The interleaving of the four interviews and the use of musical and visual effects to stress thematic unity is not a cheap device to appeal to the MTV generation, as has been claimed. On the contrary, it is essential to the communication of the film's thesis. These four ways of relating to nature (which might be called animistic, antagonistic, descriptive, and imitative) are often portrayed as stages in the progress of mankind, ordered in various ways according to one's ideology. Morris presents them as eternal and complementary aspects of humanity's relationship with (and place in) the physical universe. The lives of these four men illustrate that even in the present day, each philosophical approach has both shortcomings and a unique and irreplaceable utility.
The interplay between a philosophical battle for supremacy and a utilitarian doctrine of complementarity is a familiar pattern. For years, scientists have struggled with the idea that biology is "really" chemistry and chemistry is "really" physics, an idea that succeeds and fails in fascinating ways. Morris generalizes this concept beautifully to the larger question of the relationship between humanity and the physical world.
Four Men, Alive
This film reminded me of two different writers whose ideas I find compelling: Joseph Campbell and Mihaly Csikszentmihalyi. Campbell is well-known for his saying "Find your bliss," while Csikszentmihalyi's research examines the phenomenon of "flow." Both concepts highlight the importance of finding challenging things you enjoy doing, and keeping at them until you've attained some level of proficiency.

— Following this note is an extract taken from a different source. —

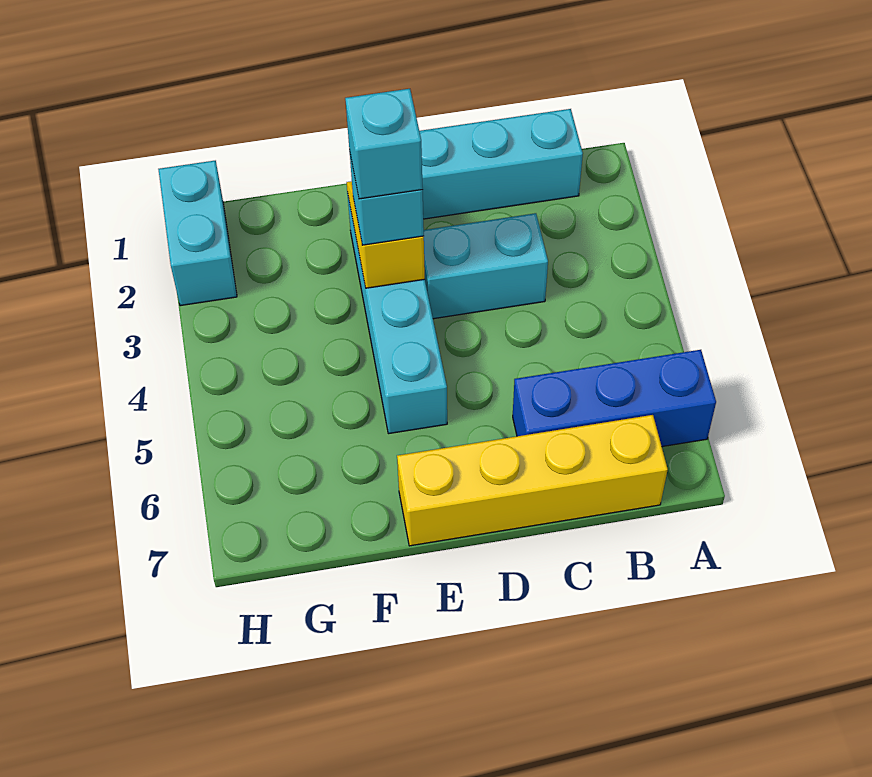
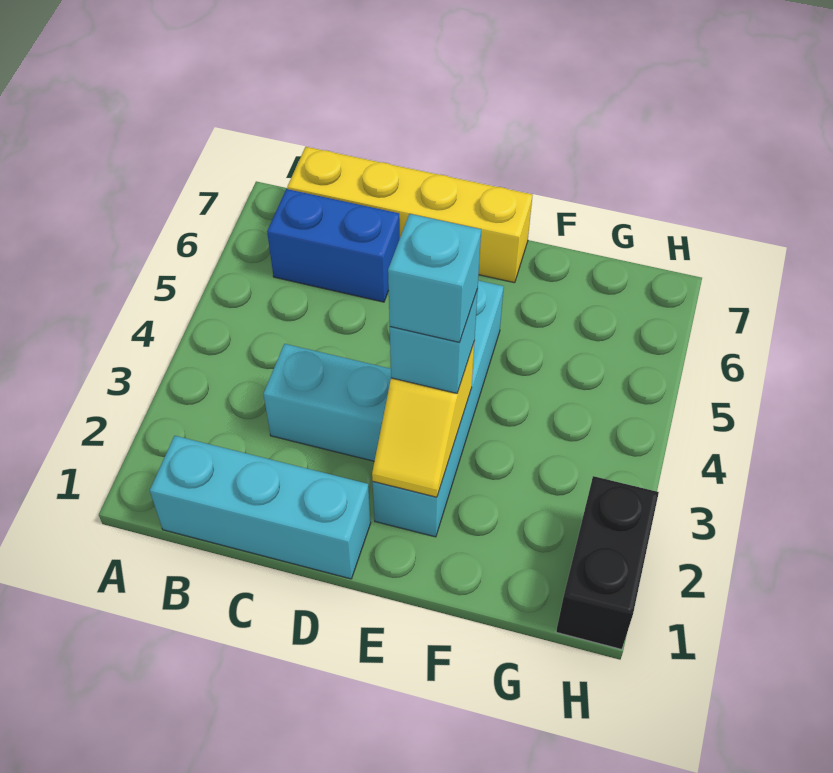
blue 1x3 brick [513,350,716,447] -> blue 1x2 brick [267,189,400,302]
cyan 1x2 brick [158,161,237,306] -> black 1x2 brick [556,476,659,649]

Campbell and Csikszentmihalyi argue that once you achieve this, you'll have found meaning in life through doing something that is not work, but play. To have challenging, absorbing activities in which we can lose ourselves is perhaps one of the greatest pleasures of being alive, and it is this idea which Errol Morris illustrates in Fast, Cheap & Out of Control.
What the four men in the film do--create topiaries, build robots, tame wild animals, and study mole-rats--is not the point of the documentary. The point is that each of them has found something in this world which completely engages him. The more he gets involved with his calling, the more he learns about it, and the greater the drive becomes to delve deeper and deeper into his chosen passion. Watching this documentary, I found myself thinking "how lucky these men are...!" Really, though, their circumstances have almost nothing to do with luck. It was by working hard that they developed their interests into full-blown passions. In the end, Errol Morris proves that it doesn't matter what you're interested in, or how weird or boring it may seem to others. If you find something to do in this world that lights a spark within you, and you work to turn that spark into a four-alarm blaze, then you've made the shift from merely living to being alive.
Not Good.
'Fast, Cheap, and Out of Control' was a film I lost interest in very quickly. I turned it off after about 30 minutes.